Support Questions

Find answers, ask questions, and share your expertise

Using Phoenix CsvBulkUploadTool with columns that contain "," characters

avatar
Super Collaborator

I am trying to use the CsvBulkUploadTool to get data from Hive to Phoenix/HBase.

As I typically do, I created a Hive table w/ the copy of the data that I care about, and with the properties:

“row format delimited fields terminated by ‘|’ null defined as ‘null’ stored as textfile location ‘my location’ “

This correctly outputs a series of CSV files in HDFS with rows that look like this:

96|9|116|183|[-6, -81, 96, 43, 108, 12, 0, 116, 30, 88, -29, 87, -73, -106, 0, 9, 27, 1, 71, 3, 0, 2, 13, 118, 119]|13|Some_String|3180|1474517022732|0|150

The 5th column needs to be stored as a string.

I can manually enter this into my HBase table:

upsert into my_table values (96,9,116,183,’[-6, -81, 96, 43, 108, 12, 0, 116, 30, 88, -29, 87, -73, -106, 0, 9, 27, 1, 71, 3, 0, 2, 13, 118, 119]’,13,’Some_String’,3180,1474517022732,0,150)

However, the CsvBulkUploadTool fails.

I’m passing the “ -d '|' “ parameter (and I’ve also tried with double quotes), but I still get errors like the one below.

Can anyone tell me how to accomplish my objective here?
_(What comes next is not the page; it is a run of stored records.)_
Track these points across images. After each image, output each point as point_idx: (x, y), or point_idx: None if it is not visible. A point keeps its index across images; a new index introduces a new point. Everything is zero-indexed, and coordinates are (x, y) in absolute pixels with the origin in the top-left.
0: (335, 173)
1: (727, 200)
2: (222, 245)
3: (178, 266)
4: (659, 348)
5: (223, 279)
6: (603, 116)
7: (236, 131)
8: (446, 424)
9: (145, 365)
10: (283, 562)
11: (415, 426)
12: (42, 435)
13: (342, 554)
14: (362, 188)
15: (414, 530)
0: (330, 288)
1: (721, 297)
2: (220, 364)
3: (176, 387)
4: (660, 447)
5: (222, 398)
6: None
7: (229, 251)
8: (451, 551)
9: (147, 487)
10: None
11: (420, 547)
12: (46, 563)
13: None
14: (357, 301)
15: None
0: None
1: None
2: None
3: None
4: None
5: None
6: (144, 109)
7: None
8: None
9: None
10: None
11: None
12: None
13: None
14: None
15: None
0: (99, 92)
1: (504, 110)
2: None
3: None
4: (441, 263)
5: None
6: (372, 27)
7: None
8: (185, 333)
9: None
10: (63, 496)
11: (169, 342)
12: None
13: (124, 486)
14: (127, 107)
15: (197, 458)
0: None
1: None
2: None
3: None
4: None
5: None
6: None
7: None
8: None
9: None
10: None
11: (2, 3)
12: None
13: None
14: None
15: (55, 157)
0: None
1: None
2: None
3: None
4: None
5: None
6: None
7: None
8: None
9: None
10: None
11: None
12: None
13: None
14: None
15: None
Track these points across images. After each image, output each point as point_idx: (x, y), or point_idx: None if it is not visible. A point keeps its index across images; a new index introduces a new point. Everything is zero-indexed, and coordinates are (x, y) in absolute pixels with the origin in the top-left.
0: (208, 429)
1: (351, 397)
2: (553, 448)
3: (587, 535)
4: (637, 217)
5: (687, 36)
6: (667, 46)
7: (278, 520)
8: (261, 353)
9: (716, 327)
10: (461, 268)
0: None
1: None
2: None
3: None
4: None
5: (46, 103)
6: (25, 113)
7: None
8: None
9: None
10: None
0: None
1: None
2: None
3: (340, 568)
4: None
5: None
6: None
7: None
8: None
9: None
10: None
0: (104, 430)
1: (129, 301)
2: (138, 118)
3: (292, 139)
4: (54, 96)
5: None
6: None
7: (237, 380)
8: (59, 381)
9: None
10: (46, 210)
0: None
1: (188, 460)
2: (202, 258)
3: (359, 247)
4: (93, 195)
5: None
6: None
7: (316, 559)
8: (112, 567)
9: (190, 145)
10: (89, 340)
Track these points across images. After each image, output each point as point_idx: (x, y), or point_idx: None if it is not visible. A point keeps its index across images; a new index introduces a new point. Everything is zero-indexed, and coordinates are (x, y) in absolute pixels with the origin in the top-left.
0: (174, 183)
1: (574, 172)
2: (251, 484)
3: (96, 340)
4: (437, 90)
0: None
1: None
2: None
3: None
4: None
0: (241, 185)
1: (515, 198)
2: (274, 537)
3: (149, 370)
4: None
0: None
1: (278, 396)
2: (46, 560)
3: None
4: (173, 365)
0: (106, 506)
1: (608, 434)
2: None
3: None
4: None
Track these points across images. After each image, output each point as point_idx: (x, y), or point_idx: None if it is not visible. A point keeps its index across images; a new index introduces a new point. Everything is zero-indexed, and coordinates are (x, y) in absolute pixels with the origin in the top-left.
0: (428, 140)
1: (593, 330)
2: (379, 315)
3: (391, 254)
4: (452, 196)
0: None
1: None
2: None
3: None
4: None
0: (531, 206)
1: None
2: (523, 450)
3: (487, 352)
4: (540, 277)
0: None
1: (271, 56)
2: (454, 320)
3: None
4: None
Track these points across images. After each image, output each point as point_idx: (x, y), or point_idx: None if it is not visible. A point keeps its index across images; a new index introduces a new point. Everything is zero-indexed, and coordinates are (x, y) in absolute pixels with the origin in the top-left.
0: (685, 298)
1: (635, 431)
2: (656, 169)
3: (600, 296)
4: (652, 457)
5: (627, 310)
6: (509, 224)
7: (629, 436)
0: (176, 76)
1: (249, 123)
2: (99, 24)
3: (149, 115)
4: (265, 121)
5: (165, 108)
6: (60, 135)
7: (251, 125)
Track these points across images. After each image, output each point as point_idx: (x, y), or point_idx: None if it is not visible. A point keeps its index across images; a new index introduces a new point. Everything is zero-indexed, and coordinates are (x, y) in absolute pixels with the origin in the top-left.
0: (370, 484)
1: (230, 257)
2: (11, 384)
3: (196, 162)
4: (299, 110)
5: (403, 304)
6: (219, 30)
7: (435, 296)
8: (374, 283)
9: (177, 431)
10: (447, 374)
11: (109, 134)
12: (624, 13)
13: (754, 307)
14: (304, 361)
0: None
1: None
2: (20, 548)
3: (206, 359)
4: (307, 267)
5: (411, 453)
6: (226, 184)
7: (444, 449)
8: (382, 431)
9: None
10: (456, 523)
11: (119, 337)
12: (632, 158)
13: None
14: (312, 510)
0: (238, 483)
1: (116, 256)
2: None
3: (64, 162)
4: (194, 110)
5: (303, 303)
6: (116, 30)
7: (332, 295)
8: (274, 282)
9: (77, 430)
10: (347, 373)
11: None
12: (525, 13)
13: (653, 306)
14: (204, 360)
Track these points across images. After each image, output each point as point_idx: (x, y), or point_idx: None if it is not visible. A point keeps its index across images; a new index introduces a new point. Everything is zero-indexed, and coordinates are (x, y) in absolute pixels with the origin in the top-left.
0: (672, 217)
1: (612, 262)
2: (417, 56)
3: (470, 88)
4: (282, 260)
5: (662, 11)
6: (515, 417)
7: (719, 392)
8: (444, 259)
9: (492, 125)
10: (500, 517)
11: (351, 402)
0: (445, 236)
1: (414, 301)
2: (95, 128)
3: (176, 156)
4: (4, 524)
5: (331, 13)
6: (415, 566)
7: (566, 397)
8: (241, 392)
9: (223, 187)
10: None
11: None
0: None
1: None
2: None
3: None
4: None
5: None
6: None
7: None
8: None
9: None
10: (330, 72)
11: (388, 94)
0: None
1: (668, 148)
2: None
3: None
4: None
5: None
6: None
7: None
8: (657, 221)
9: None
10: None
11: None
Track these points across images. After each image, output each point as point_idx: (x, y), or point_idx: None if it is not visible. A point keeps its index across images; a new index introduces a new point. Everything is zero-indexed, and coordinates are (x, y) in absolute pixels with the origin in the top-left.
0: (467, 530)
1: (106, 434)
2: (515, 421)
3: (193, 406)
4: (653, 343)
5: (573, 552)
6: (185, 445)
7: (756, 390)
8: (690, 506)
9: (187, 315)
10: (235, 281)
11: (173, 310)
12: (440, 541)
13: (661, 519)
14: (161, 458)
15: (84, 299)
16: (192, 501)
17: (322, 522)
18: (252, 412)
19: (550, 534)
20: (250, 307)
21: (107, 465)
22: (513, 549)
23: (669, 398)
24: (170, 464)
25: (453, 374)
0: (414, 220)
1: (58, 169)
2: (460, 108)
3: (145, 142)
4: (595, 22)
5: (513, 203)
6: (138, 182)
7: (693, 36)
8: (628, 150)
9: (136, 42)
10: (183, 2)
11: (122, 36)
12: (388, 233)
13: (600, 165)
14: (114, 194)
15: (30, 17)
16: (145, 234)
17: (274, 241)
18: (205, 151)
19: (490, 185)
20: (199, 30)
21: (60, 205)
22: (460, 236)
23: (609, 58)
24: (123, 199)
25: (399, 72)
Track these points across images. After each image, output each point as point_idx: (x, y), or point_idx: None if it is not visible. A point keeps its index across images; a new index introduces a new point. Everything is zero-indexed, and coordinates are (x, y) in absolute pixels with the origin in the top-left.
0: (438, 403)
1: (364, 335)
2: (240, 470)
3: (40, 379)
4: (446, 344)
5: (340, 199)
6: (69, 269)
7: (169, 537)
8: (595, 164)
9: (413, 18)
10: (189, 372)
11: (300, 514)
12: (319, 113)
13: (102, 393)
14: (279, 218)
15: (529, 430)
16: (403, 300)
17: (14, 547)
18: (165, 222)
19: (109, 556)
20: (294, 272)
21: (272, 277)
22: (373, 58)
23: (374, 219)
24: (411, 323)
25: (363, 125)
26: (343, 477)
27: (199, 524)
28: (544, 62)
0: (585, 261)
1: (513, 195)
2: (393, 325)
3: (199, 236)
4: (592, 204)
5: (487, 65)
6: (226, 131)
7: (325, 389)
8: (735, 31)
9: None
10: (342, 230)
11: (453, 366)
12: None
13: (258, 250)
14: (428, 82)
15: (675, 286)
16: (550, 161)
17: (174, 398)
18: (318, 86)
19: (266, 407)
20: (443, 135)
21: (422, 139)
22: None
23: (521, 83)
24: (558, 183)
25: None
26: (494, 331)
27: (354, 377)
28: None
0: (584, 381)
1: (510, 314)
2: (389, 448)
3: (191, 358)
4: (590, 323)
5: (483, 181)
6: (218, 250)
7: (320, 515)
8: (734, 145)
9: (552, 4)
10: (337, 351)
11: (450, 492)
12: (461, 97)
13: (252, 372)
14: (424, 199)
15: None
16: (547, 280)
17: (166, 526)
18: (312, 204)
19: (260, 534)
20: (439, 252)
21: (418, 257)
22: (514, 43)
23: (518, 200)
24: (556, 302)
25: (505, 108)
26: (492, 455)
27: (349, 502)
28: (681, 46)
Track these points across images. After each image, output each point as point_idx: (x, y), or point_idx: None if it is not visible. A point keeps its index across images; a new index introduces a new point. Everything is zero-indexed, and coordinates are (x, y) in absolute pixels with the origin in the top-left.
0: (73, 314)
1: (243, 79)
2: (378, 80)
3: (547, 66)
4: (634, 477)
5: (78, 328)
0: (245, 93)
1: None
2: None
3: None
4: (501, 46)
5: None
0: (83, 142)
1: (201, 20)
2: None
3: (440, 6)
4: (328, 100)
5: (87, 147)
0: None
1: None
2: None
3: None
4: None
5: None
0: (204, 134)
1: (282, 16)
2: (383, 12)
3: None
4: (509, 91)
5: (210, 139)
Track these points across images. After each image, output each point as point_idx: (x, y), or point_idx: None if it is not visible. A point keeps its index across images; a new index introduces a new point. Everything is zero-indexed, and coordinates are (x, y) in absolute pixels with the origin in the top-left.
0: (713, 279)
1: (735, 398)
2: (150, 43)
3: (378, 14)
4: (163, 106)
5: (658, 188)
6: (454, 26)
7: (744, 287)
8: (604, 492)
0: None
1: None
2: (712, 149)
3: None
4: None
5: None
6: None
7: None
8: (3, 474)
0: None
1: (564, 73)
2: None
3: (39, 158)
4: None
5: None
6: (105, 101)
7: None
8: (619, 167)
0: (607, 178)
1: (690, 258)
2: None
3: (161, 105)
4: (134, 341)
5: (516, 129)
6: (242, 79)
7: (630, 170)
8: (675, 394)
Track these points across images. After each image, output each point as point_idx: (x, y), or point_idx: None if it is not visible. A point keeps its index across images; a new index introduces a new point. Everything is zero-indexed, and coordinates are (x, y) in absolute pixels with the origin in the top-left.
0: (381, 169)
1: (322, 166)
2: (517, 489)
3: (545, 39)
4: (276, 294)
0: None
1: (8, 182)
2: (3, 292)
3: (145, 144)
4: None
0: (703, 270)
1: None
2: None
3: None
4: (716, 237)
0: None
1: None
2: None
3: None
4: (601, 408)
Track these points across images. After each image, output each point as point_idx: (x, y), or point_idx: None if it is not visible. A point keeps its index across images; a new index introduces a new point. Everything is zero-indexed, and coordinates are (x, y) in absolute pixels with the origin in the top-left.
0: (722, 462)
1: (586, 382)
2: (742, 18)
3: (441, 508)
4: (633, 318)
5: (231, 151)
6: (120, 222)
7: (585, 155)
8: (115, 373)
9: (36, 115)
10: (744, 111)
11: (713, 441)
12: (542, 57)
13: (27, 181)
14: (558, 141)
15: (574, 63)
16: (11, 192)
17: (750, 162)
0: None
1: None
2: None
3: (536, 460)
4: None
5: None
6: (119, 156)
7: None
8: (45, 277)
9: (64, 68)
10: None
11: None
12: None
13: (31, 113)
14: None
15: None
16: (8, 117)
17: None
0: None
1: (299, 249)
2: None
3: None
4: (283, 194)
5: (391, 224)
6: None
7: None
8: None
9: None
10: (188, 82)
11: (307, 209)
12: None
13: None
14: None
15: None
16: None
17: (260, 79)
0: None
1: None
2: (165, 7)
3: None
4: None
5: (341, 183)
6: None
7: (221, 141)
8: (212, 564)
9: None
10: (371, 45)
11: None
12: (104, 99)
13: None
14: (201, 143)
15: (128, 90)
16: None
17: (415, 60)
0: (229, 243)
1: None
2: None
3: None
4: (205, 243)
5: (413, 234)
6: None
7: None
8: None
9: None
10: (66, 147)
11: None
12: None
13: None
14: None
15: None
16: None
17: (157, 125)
16/10/07 14:33:16 INFO mapreduce.Job: Task Id : attempt_1475193681552_0605_m_000376_0, Status : FAILED

Error: java.lang.RuntimeException: java.lang.RuntimeException:
Error on record, java.sql.SQLException: ERROR 201 (22000): Illegal data.,
record =[96|9|116|183|[-6, -81, 96, 43, 108, 12, 0, 116, 30, 88, -29, 87, -73,
-106, 0, 9, 27, 1, 71, 3, 0, 2, 13, 118,
119]|13|Some_String|3180|1474517022732|0|150]
 
at
org.apache.phoenix.mapreduce.CsvToKeyValueMapper.map(CsvToKeyValueMapper.java:176)
 
at
org.apache.phoenix.mapreduce.CsvToKeyValueMapper.map(CsvToKeyValueMapper.java:67)
 
at org.apache.hadoop.mapreduce.Mapper.run(Mapper.java:146)
 
at org.apache.hadoop.mapred.MapTask.runNewMapper(MapTask.java:787)
 
at org.apache.hadoop.mapred.MapTask.run(MapTask.java:341)
 
at org.apache.hadoop.mapred.YarnChild$2.run(YarnChild.java:168)
 
at java.security.AccessController.doPrivileged(Native Method)
 
at javax.security.auth.Subject.doAs(Subject.java:415)
 
at
org.apache.hadoop.security.UserGroupInformation.doAs(UserGroupInformation.java:1709)
 
at org.apache.hadoop.mapred.YarnChild.main(YarnChild.java:162)
1 ACCEPTED SOLUTION

avatar
Super Collaborator

I think I figured this out.

The issue isn't the comma - it was my null character.

It would be nice if the error logging here was just a bit clearer.

View solution in original post

1 REPLY 1

avatar
Super Collaborator

I think I figured this out.

The issue isn't the comma - it was my null character.

It would be nice if the error logging here was just a bit clearer.